Telegram can show transient typing... with no useful completion when the queue/event path is blocked.
Current startup path treats Redis as effectively mandatory for core orchestration paths.

This violates the availability posture for gateway as an always-on operator surface. We need deterministic behavior when Redis is unavailable: reduced capability, not total functional ambiguity.

Decision

Add an explicit Redis-degraded mode for gateway runtime.

1) Runtime mode contract

Gateway mode becomes one of:

normal — Redis channel and event bridge healthy.
redis_degraded — Redis unavailable; gateway remains online with reduced capabilities.

Mode changes must emit OTEL events and be visible in CLI health/status output.

2) Keep direct channel interaction alive without Redis

When Redis is unavailable:

inbound channel messages (Telegram/iMessage/Slack/Discord) still enqueue locally and process through command queue + pi session.
outbound channel replies still send normally.
no hard fail on Redis bootstrap.

This preserves core “talk to gateway” behavior during substrate outages.

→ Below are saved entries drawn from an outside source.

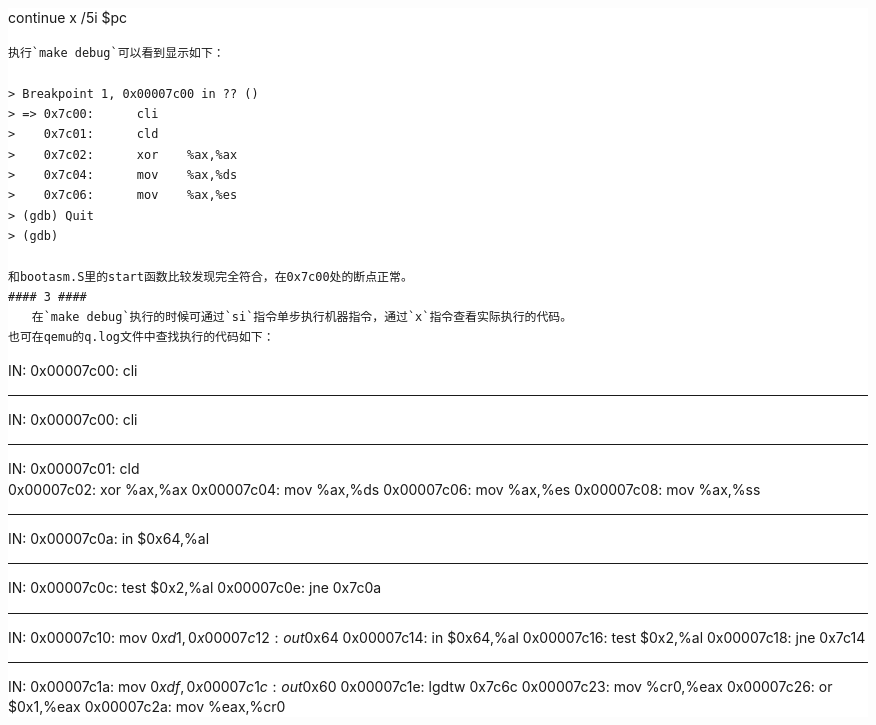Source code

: continue
x /5i $pc
```
执行`make debug`可以看到显示如下：

> Breakpoint 1, 0x00007c00 in ?? ()  
> => 0x7c00:      cli  
>    0x7c01:      cld    
>    0x7c02:      xor    %ax,%ax  
>    0x7c04:      mov    %ax,%ds  
>    0x7c06:      mov    %ax,%es
> (gdb) Quit
> (gdb)  

和bootasm.S里的start函数比较发现完全符合，在0x7c00处的断点正常。
#### 3 ####
　　在`make debug`执行的时候可通过`si`指令单步执行机器指令，通过`x`指令查看实际执行的代码。
也可在qemu的q.log文件中查找执行的代码如下：
```
IN:
0x00007c00:  cli    

----------------
IN:
0x00007c00:  cli    

----------------
IN:
0x00007c01:  cld    
0x00007c02:  xor    %ax,%ax
0x00007c04:  mov    %ax,%ds
0x00007c06:  mov    %ax,%es
0x00007c08:  mov    %ax,%ss

----------------
IN:
0x00007c0a:  in     $0x64,%al

----------------
IN:
0x00007c0c:  test   $0x2,%al
0x00007c0e:  jne    0x7c0a

----------------
IN:
0x00007c10:  mov    $0xd1,%al
0x00007c12:  out    %al,$0x64
0x00007c14:  in     $0x64,%al
0x00007c16:  test   $0x2,%al
0x00007c18:  jne    0x7c14

----------------
IN:
0x00007c1a:  mov    $0xdf,%al
0x00007c1c:  out    %al,$0x60
0x00007c1e:  lgdtw  0x7c6c
0x00007c23:  mov    %cr0,%eax
0x00007c26:  or     $0x1,%eax
0x00007c2a:  mov    %eax,%cr0
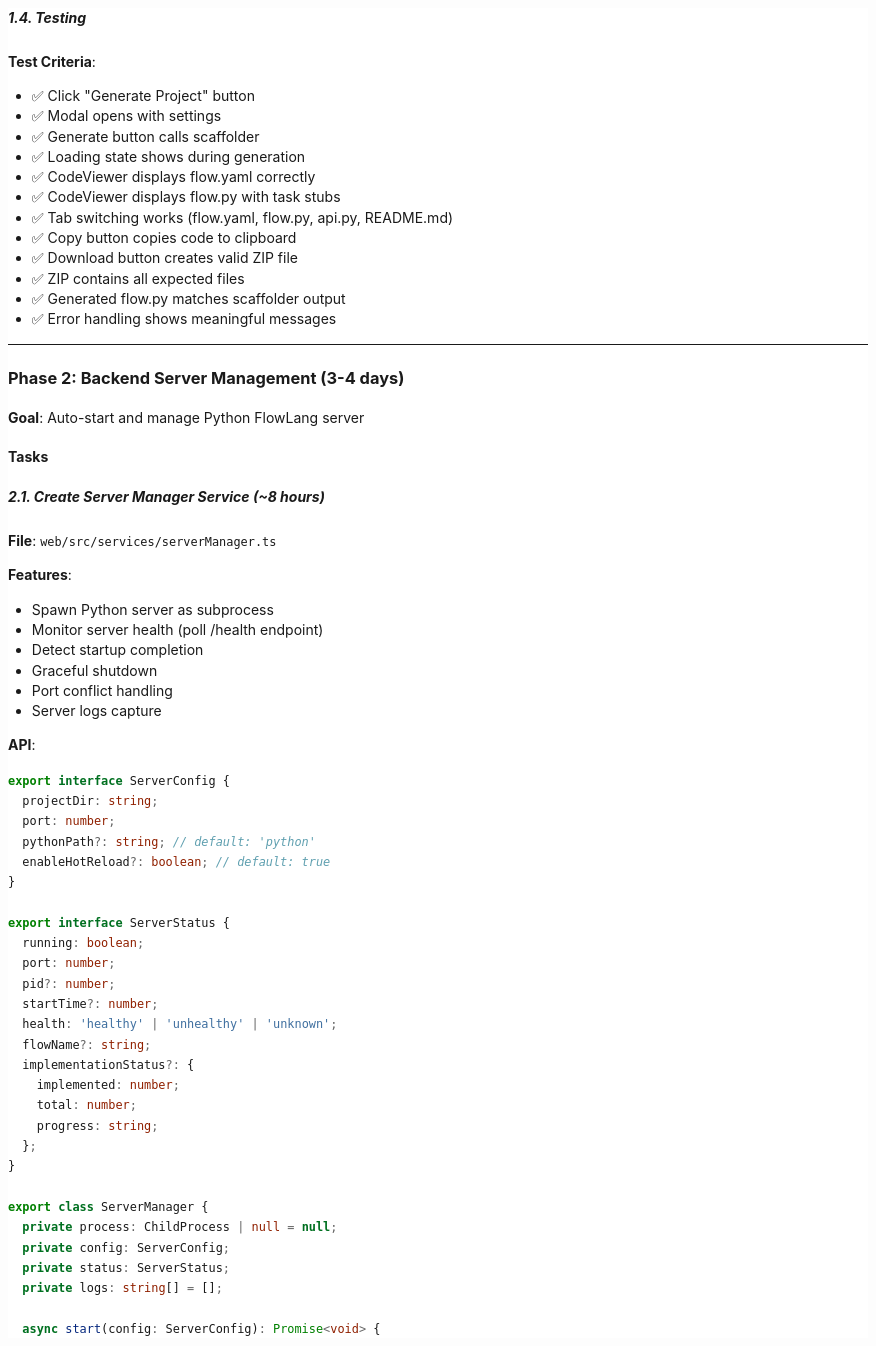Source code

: ##### 1.4. Testing

**Test Criteria**:
- ✅ Click "Generate Project" button
- ✅ Modal opens with settings
- ✅ Generate button calls scaffolder
- ✅ Loading state shows during generation
- ✅ CodeViewer displays flow.yaml correctly
- ✅ CodeViewer displays flow.py with task stubs
- ✅ Tab switching works (flow.yaml, flow.py, api.py, README.md)
- ✅ Copy button copies code to clipboard
- ✅ Download button creates valid ZIP file
- ✅ ZIP contains all expected files
- ✅ Generated flow.py matches scaffolder output
- ✅ Error handling shows meaningful messages

---

### Phase 2: Backend Server Management (3-4 days)

**Goal**: Auto-start and manage Python FlowLang server

#### Tasks

##### 2.1. Create Server Manager Service (~8 hours)

**File**: `web/src/services/serverManager.ts`

**Features**:
- Spawn Python server as subprocess
- Monitor server health (poll /health endpoint)
- Detect startup completion
- Graceful shutdown
- Port conflict handling
- Server logs capture

**API**:
```typescript
export interface ServerConfig {
  projectDir: string;
  port: number;
  pythonPath?: string; // default: 'python'
  enableHotReload?: boolean; // default: true
}

export interface ServerStatus {
  running: boolean;
  port: number;
  pid?: number;
  startTime?: number;
  health: 'healthy' | 'unhealthy' | 'unknown';
  flowName?: string;
  implementationStatus?: {
    implemented: number;
    total: number;
    progress: string;
  };
}

export class ServerManager {
  private process: ChildProcess | null = null;
  private config: ServerConfig;
  private status: ServerStatus;
  private logs: string[] = [];

  async start(config: ServerConfig): Promise<void> {
```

3) Degrade Redis-dependent features explicitly

In redis_degraded mode, mark these capabilities degraded (not silently broken):

Redis event bridge ingestion (joelclaw:notify:*)
durable replay paths dependent on message store Redis streams
Redis-based Telegram poll-owner lease durability (fall back to direct polling + existing 409 backoff)
Redis-backed operational commands that require queue inspection/mutation

Each degraded feature must produce a clear status reason.

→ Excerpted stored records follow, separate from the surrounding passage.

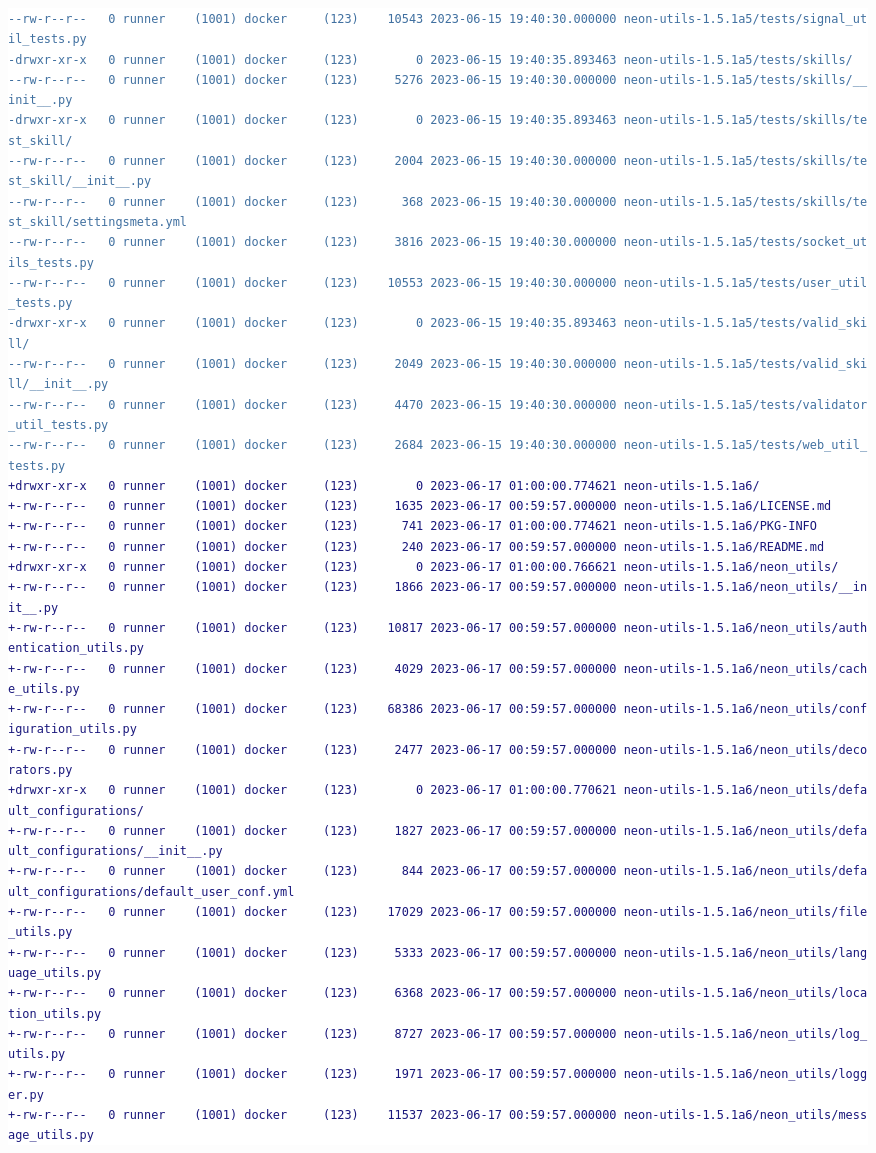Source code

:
```diff
--rw-r--r--   0 runner    (1001) docker     (123)    10543 2023-06-15 19:40:30.000000 neon-utils-1.5.1a5/tests/signal_util_tests.py
-drwxr-xr-x   0 runner    (1001) docker     (123)        0 2023-06-15 19:40:35.893463 neon-utils-1.5.1a5/tests/skills/
--rw-r--r--   0 runner    (1001) docker     (123)     5276 2023-06-15 19:40:30.000000 neon-utils-1.5.1a5/tests/skills/__init__.py
-drwxr-xr-x   0 runner    (1001) docker     (123)        0 2023-06-15 19:40:35.893463 neon-utils-1.5.1a5/tests/skills/test_skill/
--rw-r--r--   0 runner    (1001) docker     (123)     2004 2023-06-15 19:40:30.000000 neon-utils-1.5.1a5/tests/skills/test_skill/__init__.py
--rw-r--r--   0 runner    (1001) docker     (123)      368 2023-06-15 19:40:30.000000 neon-utils-1.5.1a5/tests/skills/test_skill/settingsmeta.yml
--rw-r--r--   0 runner    (1001) docker     (123)     3816 2023-06-15 19:40:30.000000 neon-utils-1.5.1a5/tests/socket_utils_tests.py
--rw-r--r--   0 runner    (1001) docker     (123)    10553 2023-06-15 19:40:30.000000 neon-utils-1.5.1a5/tests/user_util_tests.py
-drwxr-xr-x   0 runner    (1001) docker     (123)        0 2023-06-15 19:40:35.893463 neon-utils-1.5.1a5/tests/valid_skill/
--rw-r--r--   0 runner    (1001) docker     (123)     2049 2023-06-15 19:40:30.000000 neon-utils-1.5.1a5/tests/valid_skill/__init__.py
--rw-r--r--   0 runner    (1001) docker     (123)     4470 2023-06-15 19:40:30.000000 neon-utils-1.5.1a5/tests/validator_util_tests.py
--rw-r--r--   0 runner    (1001) docker     (123)     2684 2023-06-15 19:40:30.000000 neon-utils-1.5.1a5/tests/web_util_tests.py
+drwxr-xr-x   0 runner    (1001) docker     (123)        0 2023-06-17 01:00:00.774621 neon-utils-1.5.1a6/
+-rw-r--r--   0 runner    (1001) docker     (123)     1635 2023-06-17 00:59:57.000000 neon-utils-1.5.1a6/LICENSE.md
+-rw-r--r--   0 runner    (1001) docker     (123)      741 2023-06-17 01:00:00.774621 neon-utils-1.5.1a6/PKG-INFO
+-rw-r--r--   0 runner    (1001) docker     (123)      240 2023-06-17 00:59:57.000000 neon-utils-1.5.1a6/README.md
+drwxr-xr-x   0 runner    (1001) docker     (123)        0 2023-06-17 01:00:00.766621 neon-utils-1.5.1a6/neon_utils/
+-rw-r--r--   0 runner    (1001) docker     (123)     1866 2023-06-17 00:59:57.000000 neon-utils-1.5.1a6/neon_utils/__init__.py
+-rw-r--r--   0 runner    (1001) docker     (123)    10817 2023-06-17 00:59:57.000000 neon-utils-1.5.1a6/neon_utils/authentication_utils.py
+-rw-r--r--   0 runner    (1001) docker     (123)     4029 2023-06-17 00:59:57.000000 neon-utils-1.5.1a6/neon_utils/cache_utils.py
+-rw-r--r--   0 runner    (1001) docker     (123)    68386 2023-06-17 00:59:57.000000 neon-utils-1.5.1a6/neon_utils/configuration_utils.py
+-rw-r--r--   0 runner    (1001) docker     (123)     2477 2023-06-17 00:59:57.000000 neon-utils-1.5.1a6/neon_utils/decorators.py
+drwxr-xr-x   0 runner    (1001) docker     (123)        0 2023-06-17 01:00:00.770621 neon-utils-1.5.1a6/neon_utils/default_configurations/
+-rw-r--r--   0 runner    (1001) docker     (123)     1827 2023-06-17 00:59:57.000000 neon-utils-1.5.1a6/neon_utils/default_configurations/__init__.py
+-rw-r--r--   0 runner    (1001) docker     (123)      844 2023-06-17 00:59:57.000000 neon-utils-1.5.1a6/neon_utils/default_configurations/default_user_conf.yml
+-rw-r--r--   0 runner    (1001) docker     (123)    17029 2023-06-17 00:59:57.000000 neon-utils-1.5.1a6/neon_utils/file_utils.py
+-rw-r--r--   0 runner    (1001) docker     (123)     5333 2023-06-17 00:59:57.000000 neon-utils-1.5.1a6/neon_utils/language_utils.py
+-rw-r--r--   0 runner    (1001) docker     (123)     6368 2023-06-17 00:59:57.000000 neon-utils-1.5.1a6/neon_utils/location_utils.py
+-rw-r--r--   0 runner    (1001) docker     (123)     8727 2023-06-17 00:59:57.000000 neon-utils-1.5.1a6/neon_utils/log_utils.py
+-rw-r--r--   0 runner    (1001) docker     (123)     1971 2023-06-17 00:59:57.000000 neon-utils-1.5.1a6/neon_utils/logger.py
+-rw-r--r--   0 runner    (1001) docker     (123)    11537 2023-06-17 00:59:57.000000 neon-utils-1.5.1a6/neon_utils/message_utils.py
```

4) Self-healing recovery loop

Gateway must keep retrying Redis attach in background (bounded exponential backoff). On successful reattach:

transition redis_degraded -> normal
resume Redis-backed integrations
emit recovery telemetry

No daemon restart should be required for recovery.

gateway — daemon lifecycle + operator contracts
gateway-diagnose — failure-layer semantics and diagnostic UX
system-architecture — substrate vs daemon boundary and event path clarity

Files and surfaces

packages/gateway/src/daemon.ts
- Introduce runtime mode state (normal / redis_degraded).
- Make Redis channel start non-fatal; run local-only queue path when unavailable.
- Add background reconnect loop and mode transitions.
packages/gateway/src/channels/redis.ts
- Expose explicit attach/detach/retry status hooks for daemon mode management.
- Ensure failures are reportable as structured reasons.
packages/gateway/src/channels/telegram.ts
- Keep Redis lease as preferred path.
- In degraded mode, use lease fallback path intentionally and emit explicit degraded ownership telemetry.
packages/cli/src/commands/gateway.ts
- Extend gateway status payload with mode + degraded capability list.
- Ensure status remains meaningful even when Redis is down.
packages/cli/src/commands/gateway.ts (diagnose path)
- Add Redis-degraded classification distinct from full process failure.
docs/gateway.md + skills/gateway-diagnose/SKILL.md
- Document degraded-mode behavior, operator expectations, and recovery signals.

Verification criteria

Gateway can start and process direct Telegram inbound/outbound while Redis is unavailable.
gateway status returns explicit mode: redis_degraded with capability degradation list.
OTEL emits mode transition events for both enter and recovery.
Redis reconnect without restart transitions runtime back to normal.
Existing normal-mode behavior remains unchanged when Redis is healthy.

Consequences

Good

Operator can still use gateway during Redis incidents.
Failures become explicit and diagnosable instead of ambiguous noop states.
Recovery path becomes automatic and observable.

Tradeoffs

More runtime-state complexity in daemon.
Some features remain unavailable in degraded mode by design.
Requires careful UX in CLI/diagnose to avoid false confidence.

Non-goals

Running full Inngest/event-bus durability without Redis.
Guaranteeing cross-instance Telegram poll ownership durability while Redis is down.
Solving k8s/Colima substrate outages in this ADR (this ADR is gateway behavior under those outages).